Supernova Conference Debates High-Tech Future Technology Industry Leaders Meet at Wharton West
What’s next for search engines? How are wireless technologies and online games changing our media experiences? What are the consequences of online globalization, especially in India and China?
These were just a few of the questions that shaped this year’s Supernova conference, held on June 21-23 at the Wharton West campus in San Francisco, where over 400 leaders of the high technology industry came together to create and debate their industry’s newest ideas.
Founded in 2002 by Kevin Werbach, Wharton assistant professor of legal studies and business ethics, Supernova has become a key annual event for high-tech innovators, thinkers, and business leaders to consider their industry’s future. In Werbach’s words, the conference “strives to bring together people and ideas at the bleeding edge with more practical and established business realities – people who have shared interests but are not going to run into each other anywhere else.”
Going Beyond the Web
Sponsored by Wharton for the second year, Supernova began with a day of workshops at Wharton West, at which leading innovators offered hands-on exposure to the latest tools and trends, and continued with two more days of panels, perspectives, and workshops.
“Many of the exciting things addressed at the conference this year either don't involve the World Wide Web or go far beyond it,” notes Werbach about this year’s sessions.
“We're seeing the innovations pioneered on the consumer web the first time around make their way into a much wider set of contexts – for instance, the social and business implications of massively multiplayer online games; and services like Ether, Yahoo!
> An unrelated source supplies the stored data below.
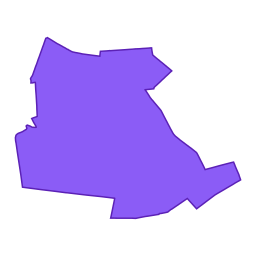 outline of Ciorasti, Vrancea, Romania
{"feature_id": "2599482B91845837840053", "entity_name": "Ciorasti", "entity_type": "district", "adm_level": 2, "iso_a3": "ROU", "parent_name": "Romania", "parent_adm1": "Vrancea", "projection": "robinson", "projection_center": [27.335, 45.426], "detail": "fine", "context": "isolated", "style": "filled", "palette": "violet", "viewbox_px": 256, "rotation_deg": 0, "n_neighbors": 0, "source": "geoboundaries", "source_scale": "gbopen_adm2", "svg_char_len": 3980}
<svg xmlns="http://www.w3.org/2000/svg" viewBox="0 0 256 256"><path d="M100.4,51.3L100.3,51.9L100.1,53.8L99.8,56.2L91.9,55.2L82.2,53.9L80.6,53.5L76.4,52.7L75.8,52.6L75.2,52.5L73.5,52.1L72.4,51.9L72.2,51.8L71.7,51.5L70.9,51.2L70.6,51.0L69.9,50.6L69.5,50.4L69.0,50.1L68.6,49.9L68.4,49.8L68.2,49.7L68.0,49.4L67.8,49.4L67.6,49.3L67.3,49.2L67.1,49.1L66.8,49.0L66.4,48.7L66.0,48.5L65.5,48.1L64.9,47.8L64.2,47.4L63.5,47.1L62.2,46.3L61.5,45.9L61.1,45.7L60.5,45.4L59.9,45.0L59.3,44.7L58.4,44.2L57.7,43.9L57.3,43.7L52.5,40.7L50.4,39.4L48.2,38.1L47.8,37.9L47.4,37.6L47.1,37.8L46.5,38.1L45.8,38.3L45.4,39.4L44.6,41.6L44.0,43.4L43.5,44.9L42.9,46.4L42.4,47.8L41.6,50.1L40.8,52.3L39.9,54.8L39.1,57.1L38.5,58.6L38.0,60.0L37.4,61.8L36.5,64.4L35.7,66.3L34.8,68.9L34.5,69.9L34.0,71.1L33.1,73.7L32.6,75.1L32.3,75.7L31.0,77.7L30.5,78.7L30.5,78.9L30.7,79.6L30.9,80.2L31.0,80.7L31.0,81.3L31.0,82.1L30.9,82.9L32.3,82.9L32.5,82.9L34.2,82.5L35.1,82.3L35.3,82.4L35.3,82.5L35.4,83.0L35.7,89.4L35.8,90.7L36.2,95.9L36.4,99.3L36.5,101.2L36.8,105.9L36.8,106.1L36.9,109.7L37.0,111.4L37.2,116.0L37.2,116.3L37.1,116.5L34.9,117.3L34.3,117.5L33.7,117.7L33.4,117.8L32.2,118.3L31.7,118.5L33.7,122.5L36.1,126.5L36.1,127.3L35.2,127.4L33.8,127.3L33.2,127.3L32.7,127.3L32.3,127.2L31.9,127.1L31.4,126.8L30.5,126.3L30.0,126.0L29.6,125.9L29.4,125.9L28.6,125.5L27.7,125.3L27.4,125.1L27.2,125.1L26.9,125.3L26.5,125.6L26.2,125.9L26.2,126.3L26.3,126.6L26.5,127.1L26.7,127.8L26.8,128.2L26.8,128.5L26.6,128.8L26.2,129.4L25.7,129.7L25.0,130.1L24.6,130.3L23.4,131.1L22.6,131.6L21.9,131.9L21.0,132.3L20.2,132.6L18.8,133.1L18.1,133.4L16.5,134.6L16.0,135.3L15.8,136.0L15.4,137.7L15.5,139.2L15.6,140.9L16.1,143.3L17.3,151.7L20.8,174.6L22.5,187.2L41.0,189.6L55.1,191.3L65.7,192.7L67.3,192.8L68.2,192.9L85.9,195.0L101.2,196.6L111.9,197.9L113.2,198.1L114.4,198.2L114.6,198.2L114.7,198.3L114.4,200.0L114.0,202.0L113.0,206.9L112.7,208.4L111.2,215.7L111.0,216.6L110.8,217.5L110.8,217.8L110.7,218.1L110.8,218.1L111.3,218.1L111.8,218.1L113.4,218.1L117.4,218.2L122.6,218.2L132.0,218.2L135.6,218.4L136.6,218.2L141.5,217.2L145.2,216.5L148.1,216.1L158.0,214.5L158.9,214.4L159.3,213.6L159.6,213.5L159.9,213.5L160.9,213.5L165.5,212.6L167.6,212.1L167.9,212.0L168.2,211.7L171.0,209.4L171.5,209.3L187.3,198.5L189.0,200.4L196.6,208.8L214.9,195.0L217.2,193.6L223.9,189.7L226.9,187.9L232.6,184.6L235.3,182.9L240.6,179.9L240.5,179.4L240.3,178.9L239.3,176.1L238.8,174.4L238.7,174.2L237.4,171.3L235.4,166.6L234.4,164.0L234.0,163.1L233.6,162.1L232.1,162.4L230.9,162.7L229.8,163.0L225.5,164.1L220.9,165.3L219.0,165.8L212.2,167.7L209.5,168.4L206.5,169.2L205.1,169.6L204.9,169.2L204.5,168.2L203.0,165.1L202.0,163.1L201.4,161.9L201.2,161.6L200.8,160.8L199.8,158.8L197.9,155.0L197.5,154.3L197.0,153.3L196.3,152.4L195.3,151.6L193.3,150.0L191.2,148.3L189.5,147.1L185.5,144.1L179.8,139.8L178.7,138.8L178.4,138.6L177.8,138.1L175.8,136.5L175.3,136.1L173.6,134.2L172.6,132.6L171.7,130.9L170.4,128.6L169.4,126.6L168.9,125.7L168.0,124.0L166.9,121.8L165.8,119.8L165.0,118.2L164.7,117.7L161.7,111.8L161.0,110.5L160.5,109.9L159.8,109.0L154.3,102.5L152.6,100.4L152.1,99.9L151.8,99.6L151.5,99.3L151.0,98.5L150.6,98.1L150.2,97.6L148.7,95.1L146.6,91.9L146.2,91.3L145.8,90.6L145.2,90.0L145.1,89.8L145.1,89.7L145.9,89.6L146.2,89.6L149.2,89.3L151.1,89.1L153.0,88.9L153.8,88.8L153.9,88.4L154.0,87.6L154.5,87.1L155.0,86.5L156.4,85.3L156.8,84.9L157.1,84.7L158.0,83.8L159.1,82.8L160.4,81.6L161.4,80.6L162.1,79.9L163.0,79.1L163.6,78.6L164.4,77.8L165.5,76.7L167.6,74.8L170.4,72.1L171.7,71.0L171.8,70.9L171.7,70.7L171.1,70.3L170.2,69.5L161.3,62.1L161.1,62.0L160.1,61.2L159.6,60.7L158.4,59.7L157.8,59.3L155.9,57.7L154.5,56.5L153.3,55.5L152.7,54.9L152.1,51.7L152.0,51.2L151.8,49.7L151.6,47.9L150.6,47.9L148.5,48.1L145.7,48.3L142.2,48.5L140.0,48.7L138.3,48.8L135.4,48.9L132.3,49.2L129.0,49.4L125.2,49.7L122.3,49.9L113.1,50.5L110.4,50.7L110.1,50.7L109.9,50.6L109.1,50.7L108.0,50.8L107.8,50.8L107.0,50.9L105.3,51.0L100.6,51.3L100.4,51.3Z" fill="#8b5cf6" stroke="#5b21b6" stroke-width="1.5"/></svg>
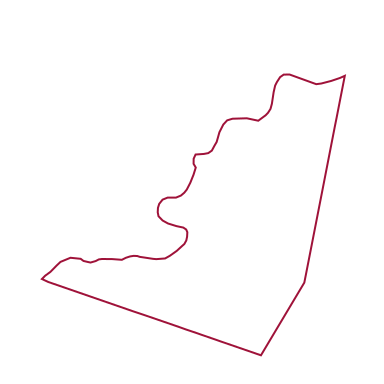 outline of Magalhães de Almeida, Maranhão, Brazil, rotated 192°
{"feature_id": "56859067B91112752221469", "entity_name": "Magalhães de Almeida", "entity_type": "district", "adm_level": 2, "iso_a3": "BRA", "parent_name": "Brazil", "parent_adm1": "Maranhão", "projection": "equal_earth", "projection_center": [-42.134, -3.322], "detail": "fine", "context": "isolated", "style": "outline", "palette": "rose", "viewbox_px": 384, "rotation_deg": 192, "n_neighbors": 0, "source": "geoboundaries", "source_scale": "gbopen_adm2", "svg_char_len": 1301}
<svg xmlns="http://www.w3.org/2000/svg" viewBox="0 0 384 384"><g transform="rotate(192 192 192)"><path d="M90.6,46.6L63.3,126.7L63.4,134.1L64.8,220.6L65.0,232.5L65.9,285.5L66.0,294.9L66.7,337.4L71.0,334.3L78.9,329.6L88.1,325.0L92.9,323.3L121.0,327.2L126.7,325.9L129.7,322.7L131.8,317.2L132.8,313.4L132.9,306.6L132.2,294.9L132.5,289.6L134.1,285.3L135.9,282.4L142.0,275.5L153.7,275.5L167.6,272.1L172.5,269.4L175.4,264.5L177.6,256.2L178.0,250.1L178.3,246.0L179.6,242.1L181.2,236.6L184.2,233.4L188.3,231.7L196.3,229.4L197.3,224.9L196.3,219.9L193.4,216.7L194.1,209.2L195.6,200.6L197.6,193.3L199.4,189.7L202.1,186.2L206.5,183.2L214.6,181.5L219.2,178.4L221.6,173.6L222.0,169.4L221.3,165.0L219.7,161.3L214.8,158.0L208.9,156.2L200.1,155.4L193.1,155.4L189.9,154.1L188.2,151.7L187.5,147.2L187.5,143.4L188.7,139.5L190.7,136.8L194.7,131.2L200.4,125.0L204.5,121.4L213.0,118.9L216.4,118.5L224.9,118.0L229.6,117.7L232.2,118.0L235.8,117.4L239.2,116.1L243.0,113.9L246.5,111.1L256.0,109.8L259.4,109.1L266.0,107.8L269.1,106.7L271.9,104.4L276.6,101.9L279.5,101.9L283.8,102.0L287.0,103.5L297.2,102.4L306.1,96.3L309.2,91.8L313.9,84.4L318.2,79.6L320.7,75.7L313.9,74.1L225.2,63.1L213.7,61.8L176.1,57.2L169.5,56.3L157.4,54.9L152.9,54.3L137.4,52.4L132.9,51.8L90.6,46.6Z" fill="none" stroke="#9f1239" stroke-width="2"/></g></svg>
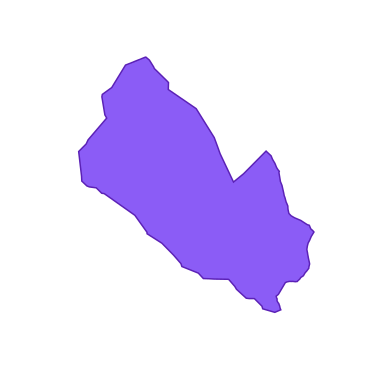 the district of Biase, Cross River, Nigeria, rotated 158°
{"feature_id": "59680162B11436342937739", "entity_name": "Biase", "entity_type": "district", "adm_level": 2, "iso_a3": "NGA", "parent_name": "Nigeria", "parent_adm1": "Cross River", "projection": "mercator", "projection_center": [8.001, 5.543], "detail": "fine", "context": "isolated", "style": "filled", "palette": "violet", "viewbox_px": 384, "rotation_deg": 158, "n_neighbors": 0, "source": "geoboundaries", "source_scale": "gbopen_adm2", "svg_char_len": 1728}
<svg xmlns="http://www.w3.org/2000/svg" viewBox="0 0 384 384"><g transform="rotate(158 192 192)"><path d="M109.4,83.8L109.3,84.3L109.1,85.6L108.8,87.3L108.4,89.1L108.2,90.3L107.7,92.3L107.6,92.7L107.6,93.0L107.0,95.8L105.2,98.8L103.4,101.2L101.1,103.1L98.1,106.1L93.9,109.2L94.5,111.0L95.7,113.4L95.7,117.2L97.4,118.6L99.3,121.3L101.8,124.9L104.1,127.2L104.2,127.3L106.6,129.7L109.0,132.8L110.2,135.8L109.6,139.4L109.2,140.9L108.4,143.1L108.4,146.1L108.5,147.3L107.9,152.2L107.9,154.0L107.3,157.0L106.7,160.7L106.1,164.3L106.1,165.2L106.1,168.6L105.7,170.3L105.0,173.4L104.1,177.5L103.3,178.5L104.0,180.6L104.4,183.1L104.4,187.4L105.1,192.2L105.1,195.9L107.7,201.5L108.0,202.2L137.3,189.6L149.8,185.7L151.6,217.1L151.3,224.3L151.0,234.1L156.9,267.7L175.6,295.9L172.8,302.3L173.4,303.9L180.7,320.6L180.7,322.3L182.1,330.3L184.2,334.3L184.8,334.5L206.1,334.6L227.3,318.9L238.6,316.1L239.9,314.0L243.9,296.1L243.4,292.5L268.8,279.3L272.1,276.2L281.9,272.0L288.5,248.0L290.1,243.4L287.2,237.0L285.3,235.2L279.2,231.7L276.2,224.7L274.0,223.4L253.7,191.8L248.8,171.5L249.3,170.1L239.1,155.8L232.7,140.3L229.1,129.8L229.3,126.7L216.5,114.4L213.9,107.5L208.5,105.1L204.1,103.0L191.6,97.7L190.7,97.2L188.2,89.9L187.7,88.5L187.2,85.1L181.5,73.2L179.0,71.8L174.8,70.1L174.1,69.8L169.9,59.9L170.2,57.2L160.3,49.4L153.8,49.5L153.8,51.4L153.6,52.6L153.4,53.5L153.4,55.3L153.3,56.2L153.7,57.2L153.9,59.3L153.1,61.1L153.3,62.0L153.1,62.8L153.0,63.9L150.3,64.7L139.4,73.0L137.7,73.1L135.1,72.6L132.8,71.6L132.1,71.4L129.8,70.1L127.9,69.6L126.7,70.2L124.9,70.8L123.1,72.0L120.1,72.6L117.7,74.5L116.0,75.4L115.3,75.7L114.5,76.2L112.3,77.5L111.7,78.7L109.9,81.2L109.5,83.1L109.4,83.8Z" fill="#8b5cf6" stroke="#5b21b6" stroke-width="1.5"/></g></svg>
ZoneTag, and Skype that use Voice Over IP to meld communications with network-based services.”
Making Connections in a Complex World
This year’s conference theme, “Making Connections in a Complex World,” provided a springboard for a wide variety of topics, including:
The increasing complexity of the tech universe: the diversity of devices (PC, mobile phone, PDA, home entertainment server); the diversity of use contexts (home, business, mobile); and the more diverse user base created in part by globalization.
The innovation of new ways to help people find what they are looking for in that complex environment, as well as new approaches for those who want to be found (e.g., marketers).
The impact of massively multi-player online games (MMOGs) on the future of social and business interactions, as well as on future computer operating systems.
The second-order consequences as broadband and mobile/wireless connectivities become more widespread.
The changes in traditional marketing as users assert more control, especially new marketing practices and customer relationships created by social multimedia platforms.
The tricky balance between open, bottom-up approaches and top-down controls, as even businesses renowned as decentralized and user-dominated (like Craigslist) spend energy keeping bad actors from destroying the experience.
The significant "innovation blowback" to the developed world, as people go online in countries like India and China in very different environments from what was first experienced in the US.
“I thought the workshop day at Wharton West was a high point of the event,” notes Werbach, former Counsel for New Technology Policy to the FCC and advisor to tech guru Esther Dyson. “The workshops were all a great balance of, on the one hand, edgy ideas and technical elements and, on the other hand, solid business discussions involving major players like Microsoft, GM, P&G, Google, and Yahoo!.”
This mix of perspectives embodies Werbach’s long-term goal for Supernova: creating dialogue between high-tech innovators and established businesses, who need to “see the value of this kind of interaction with people and ideas at the bleeding edge.”
After all, he concludes, “the more virtual you are, the more you appreciate the things that can’t be virtualized. There’s a magic in putting interesting, intelligent, engaged people in a room together.”